Neurowetenschappers komen met nieuwe theorie over waarom we dromen: “te grote hersenhypothese"
Waarom dromen we? Veel mensen hebben het zich afgevraagd, nieuwsgierig betreft de droombeelden die tijdens de slaap vorm krijgen. Surrealistische gebeurtenissen, zonder chronologie of schijnbare logica, bekende of nooit ontmoete personages bevolken ons nachtelijk leven. Soms hebben we de neiging om te onthouden wat we dromen, als een levendige en bijna realistische ervaring, terwijl we het bij andere weer vergeten zodra we onze ogen openen.
De wetenschap heeft een nieuwe theorie uitgewerkt over waarom we dromen.
via Science Daily
Een groep neurowetenschappers, onder leiding van Dr. Erik Hoel, suggereert de reden waarom we dromen: om de ervaringen die we overdag beleven te begrijpen.
Onze dromen zouden ons brein namelijk helpen om de gebeurtenissen van het dagelijks leven beter te verwerken. Eerdere theorieën en hypothesen werden weerlegd door het vluchtige karakter van droomervaringen, terwijl in dit geval de objectieve benadering direct ter zake komt.
Zo formuleerde Dr. Hoel, assistent-professor neurowetenschappen aan Tufts University, in Massachusetts, de theorie die hij de “te grote hersenhypothese" noemde, volgens welke het brein zich uitstekend aanpast aan de blootstelling van personen aan dagelijkse prikkels. Dit genereert het fenomeen van overfitting: dromen zouden nodig zijn om de generalisatiefouten van ons brein te corrigeren, zodat het zou "krimpen" om een duidelijker beeld te krijgen van wat er is gebeurd.
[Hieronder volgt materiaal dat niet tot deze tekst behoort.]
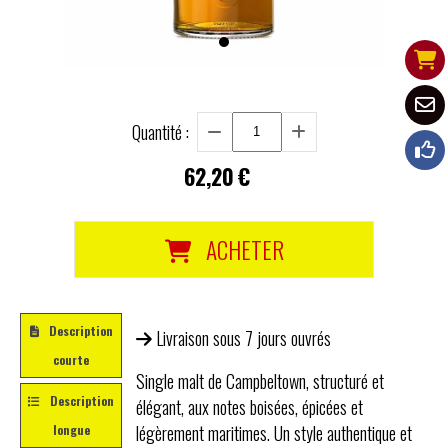
Quantité :
62,20
€
ACHETER
Description
Livraison sous 7 jours ouvrés
courte
Single malt de Campbeltown, structuré et
Description
élégant, aux notes boisées, épicées et
légèrement maritimes. Un style authentique et
longue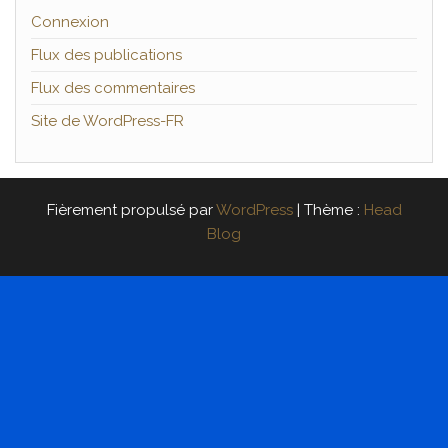
Connexion
Flux des publications
Flux des commentaires
Site de WordPress-FR
Fièrement propulsé par
WordPress
|
Thème :
Head
Blog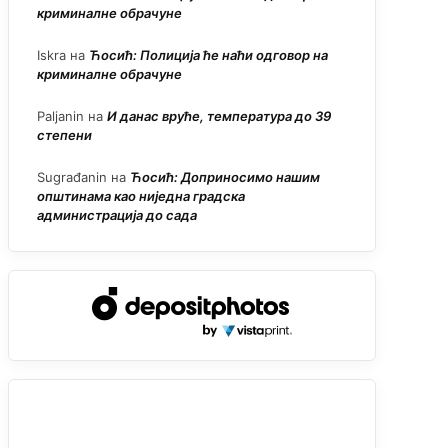
криминалне обрачуне
Iskra
на
Ћосић: Полиција ће наћи одговор на
криминалне обрачуне
Paljanin
на
И данас вруће, температура до 39
степени
Sugrađanin
на
Ћосић: Доприносимо нашим
општинама као ниједна градска
администрација до сада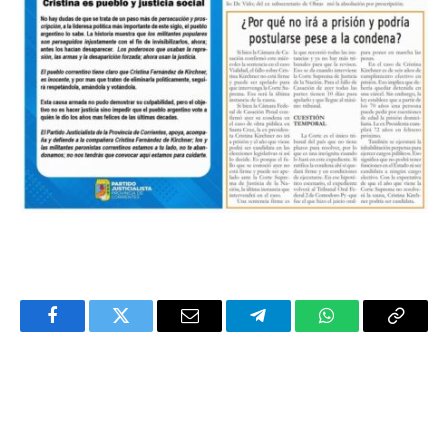
Facebook
Twitter
Email
Telegram
WhatsApp
Copy
Link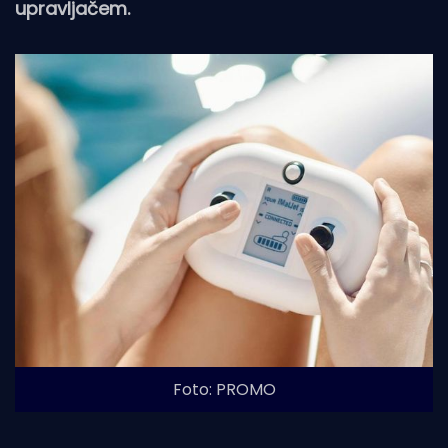
upravljačem.
Foto: PROMO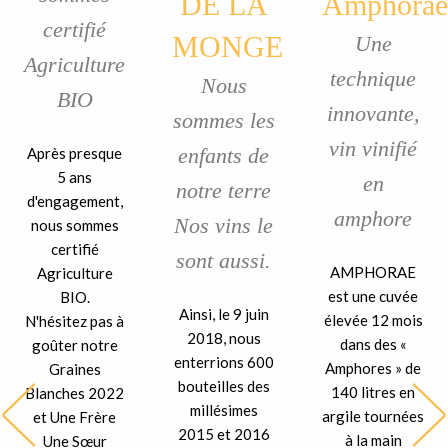
DE LA
Amphorae
certifié
MONGE
Une
Agriculture
technique
Nous
BIO
innovante,
sommes les
vin vinifié
enfants de
Après presque
5 ans
en
notre terre
d'engagement,
amphore
Nos vins le
nous sommes
certifié
sont aussi.
AMPHORAE
Agriculture
est une cuvée
BIO.
Ainsi, le 9 juin
élevée 12 mois
N'hésitez pas à
2018, nous
dans des «
goûter notre
enterrions 600
Amphores » de
Graines
bouteilles des
140 litres en
Blanches 2022
millésimes
argile tournées
et Une Frère
2015 et 2016
à la main
Une Sœur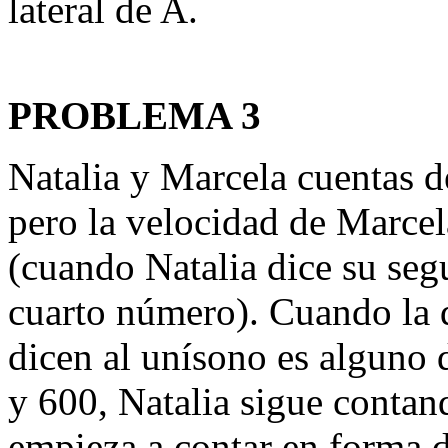
lateral de A.
PROBLEMA 3
Natalia y Marcela cuentas d
pero la velocidad de Marcela
(cuando Natalia dice su se
cuarto número). Cuando la 
dicen al unísono es alguno 
y 600, Natalia sigue conta
empieza a contar en forma d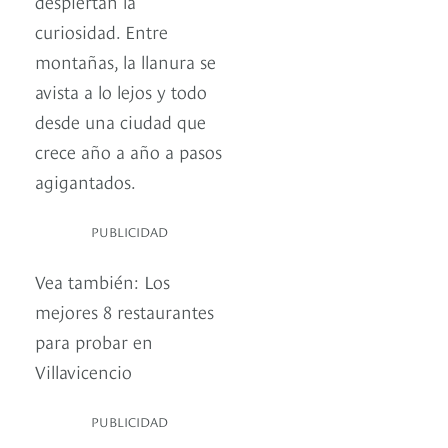
despiertan la
curiosidad. Entre
montañas, la llanura se
avista a lo lejos y todo
desde una ciudad que
crece año a año a pasos
agigantados.
PUBLICIDAD
Vea también: Los
mejores 8 restaurantes
para probar en
Villavicencio
PUBLICIDAD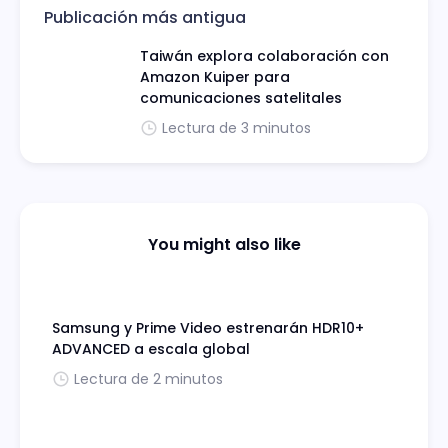
Publicación más antigua
Taiwán explora colaboración con
Amazon Kuiper para
comunicaciones satelitales
Lectura de 3 minutos
You might also like
Samsung y Prime Video estrenarán HDR10+
ADVANCED a escala global
Lectura de 2 minutos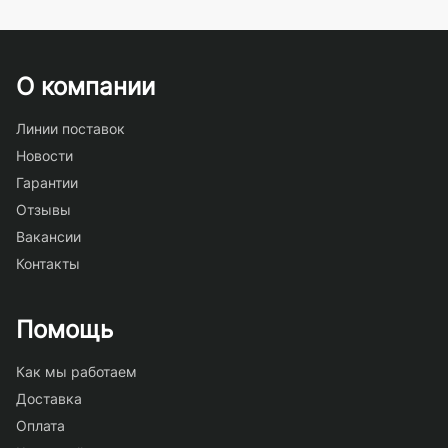
О компании
Линии поставок
Новости
Гарантии
Отзывы
Вакансии
Контакты
Помощь
Как мы работаем
Доставка
Оплата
"Er zijn ongelooflijk veel theorieën over waarom we dromen," zei Hoel, "maar ik wilde een theorie van dromen onder de aandacht brengen die de droom zelf heel serieus neemt, volgens welke de ervaring van dromen de reden is waarom je droomt.”
Hoel voert een parallellisme uit tussen de hersenen en machines met kunstmatige intelligentie: wanneer deze laatste een grote hoeveelheid gegevens verzamelen, kunnen ze worden gedefinieerd als getraind om deze informatie overal te herkennen. Bijgevolg passen ze zich aan een reeks gegevens aan, maar niet aan andere, waardoor datawetenschappers het probleem oplossen door wat verwarring binnen de gegevens zelf te creëren. Door middel van een proces dat "verlating" wordt genoemd, negeren experts bepaalde gegevens, waardoor machines ervaringen effectiever kunnen generaliseren.
Zonder te focussen op enkele individuele details, heeft men dus een breder en completer beeld van het scenario als geheel.
"De oorspronkelijke inspiratie voor diepgaande neurale netwerken waren de hersenen," zei Hoel. "Als je kijkt naar de technieken die mensen gebruiken voor de regularisatie van deep learning, komt het vaak voor dat deze technieken opvallende overeenkomsten vertonen met dromen."
Daarom helpt dromen ons om onze wereld beter en op een bredere manier te begrijpen, omdat de hersenen, net als kunstmatige intelligentie, de neiging hebben om te vertrouwd te raken met een bepaalde reeks gegevens in onze routine. Dus, door middel van dromen, produceert het een alternatieve versie van ons leven, om een beetje chaos te creëren zoals gebeurt in AI-machines.
"Het is precies de vreemdheid van dromen in hun afwijking van de ervaring als we wakker zijn die hen de biologische functie geeft", concludeerde Hell.
Ongetwijfeld een zeer interessante theorie.